In a ruling issued last week, state judges disagreed with the more than 30 petitioners, a group known as Save Westbard. They alleged that Montgomery County planners failed to adequately consider greenhouse gas emissions when developing a master plan for the area on Westbard Avenue in 2016.

The group also said the County Council failed to hold a required public hearing on the proposal before approving it and that the plan, as approved by county officials, will decrease their property values through a loss of open space.

A Montgomery County Circuit Court judge a year ago ruled against the group’s lawsuit. The group appealed to the state’s second-highest court.

The Save Westbard group asked the appeals court to void the Westbard Sector plan and issue an injunction against developers to prevent them from pursuing projects in the area.

The more than 100-page Westbard Sector Plan recommends zoning changes and recommendations for “community facilities,” like schools and civic space, transportation and parks.

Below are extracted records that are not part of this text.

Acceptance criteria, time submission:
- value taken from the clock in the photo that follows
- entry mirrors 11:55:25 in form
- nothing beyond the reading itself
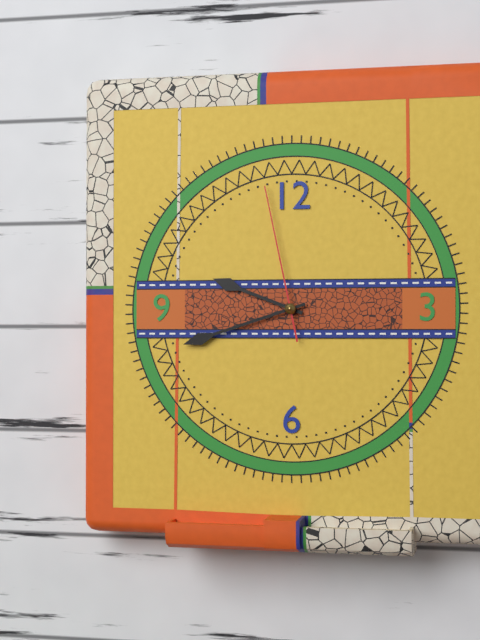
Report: 9:42:58
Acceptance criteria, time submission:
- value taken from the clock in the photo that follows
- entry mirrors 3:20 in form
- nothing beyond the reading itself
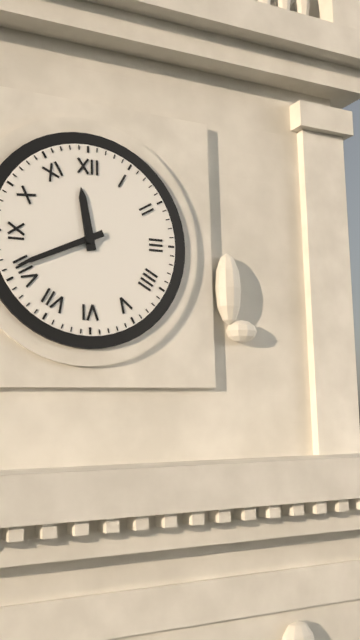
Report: 11:41
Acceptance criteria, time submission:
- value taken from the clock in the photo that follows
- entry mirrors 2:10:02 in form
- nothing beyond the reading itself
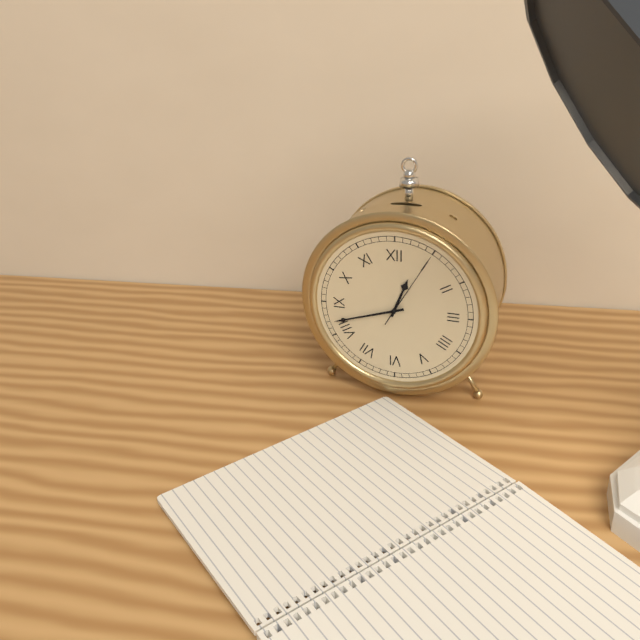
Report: 12:42:05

The plan “does not explicitly include information about the potential impact on greenhouse gases,” the Court of Special Appeals ruling says.

However, the court said the law “does not legally mandate particular action.” The court ruling also says local law “specifically includes no requirement that the Plan includes the steps taken in connection with a greenhouse gas analysis or documentation of a carbon footprint analysis.”

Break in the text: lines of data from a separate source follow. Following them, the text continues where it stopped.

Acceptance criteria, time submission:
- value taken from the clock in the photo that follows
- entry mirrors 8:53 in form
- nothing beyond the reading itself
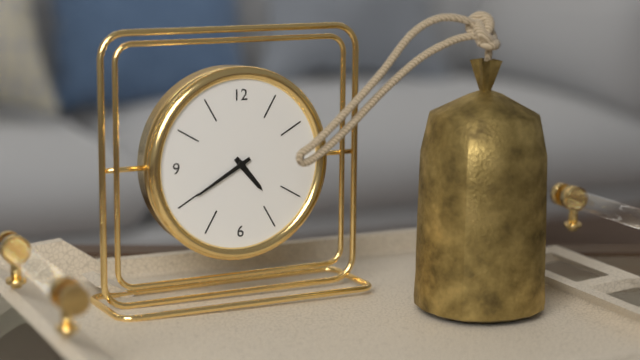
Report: 4:40
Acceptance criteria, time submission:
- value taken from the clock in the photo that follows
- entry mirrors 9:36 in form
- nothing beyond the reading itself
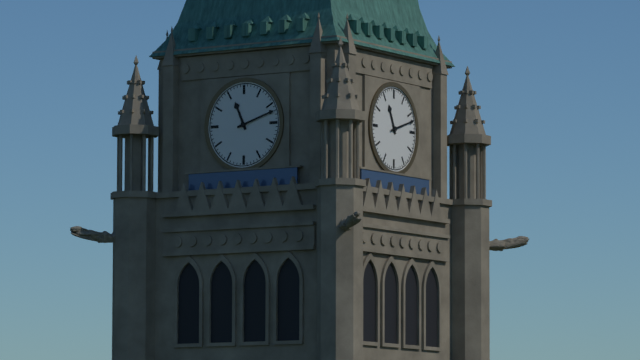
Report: 11:12
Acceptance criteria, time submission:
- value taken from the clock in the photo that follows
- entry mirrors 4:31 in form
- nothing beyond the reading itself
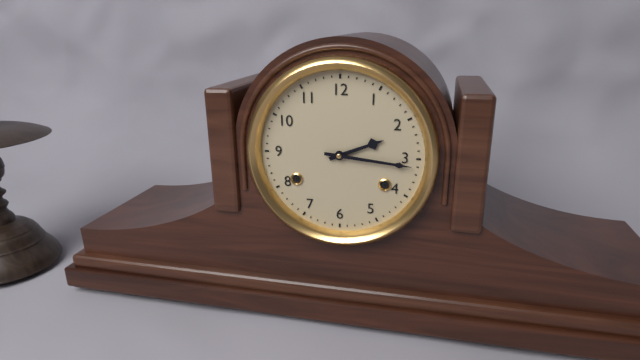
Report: 2:16
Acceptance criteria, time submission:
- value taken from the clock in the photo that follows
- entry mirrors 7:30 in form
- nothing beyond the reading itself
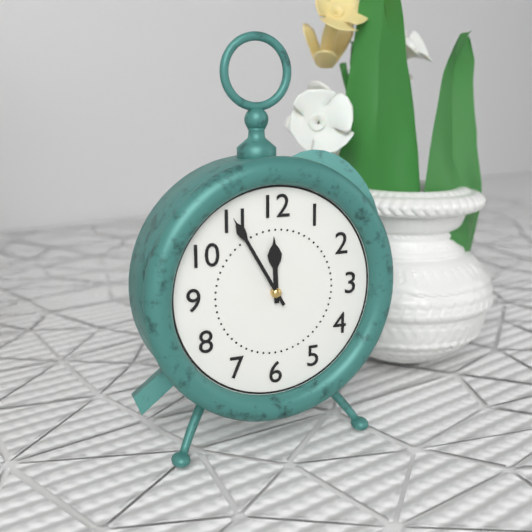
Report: 11:55
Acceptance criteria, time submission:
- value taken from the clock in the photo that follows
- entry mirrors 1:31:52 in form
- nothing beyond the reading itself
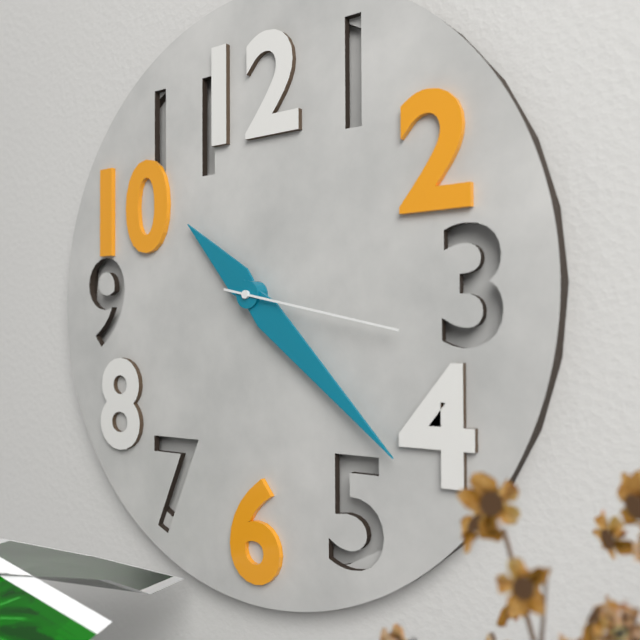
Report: 10:22:17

In response to Save Westbard’s claim that the County Council violated state law by not holding a public meeting after amendments were proposed to the plan, the Court of Special Appeals agreed with a previous Montgomery County Circuit Court ruling that said “the Plaintiffs were afforded substantive due process.”

The appellate court said the assertion that the council didn’t hold appropriate hearings was “over reaching based on semantics.”

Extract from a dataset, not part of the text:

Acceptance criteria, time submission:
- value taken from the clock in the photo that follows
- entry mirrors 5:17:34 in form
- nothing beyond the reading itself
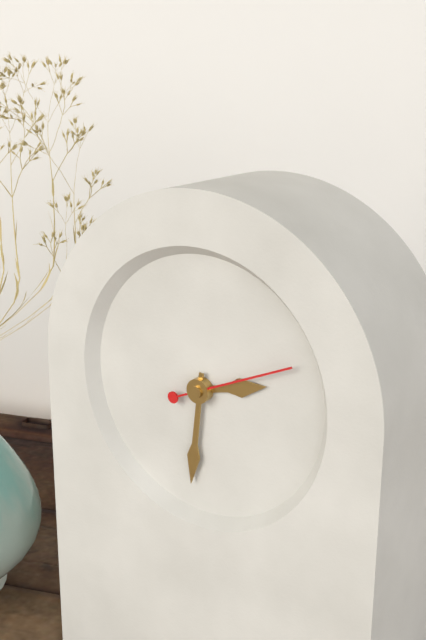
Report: 2:31:11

Neither county Planning Department officials nor attorneys for Save Westbard could immediately be reached for comment Thursday morning.

Members of Save Westbard became increasingly frustrated with the sector plan as plans for a development project in the area moved through the county’s approval process.

The recently approved development plan will add about 500 residences and 205,000 square feet of retail and restaurant space at the Westwood Shopping Center site.

The problem, Save Westbard says, concerns a proposed park area and its viability due to a standing easement agreement. The easement, which allows long-term access to a property without selling the land, is with a nearby condominium complex. Save Westbard members argue that the easement would prohibit a full build-out of a proposed park.

The first draft of the property’s development plan was submitted in 2016, calling for roughly 1.8 million square feet of development, including townhouses, high-rise apartments and a mixed-use building.

Community members voiced displeasure about the proposal. Developers altered the plan two times, settling on plans that include a park, a supermarket and a five-story, 500-unit apartment building with ground-floor retail and underground parking.

The County Planning Board approved the plans in March and developers said construction could start this year. The project is led by Florida-based developer Regency Centers.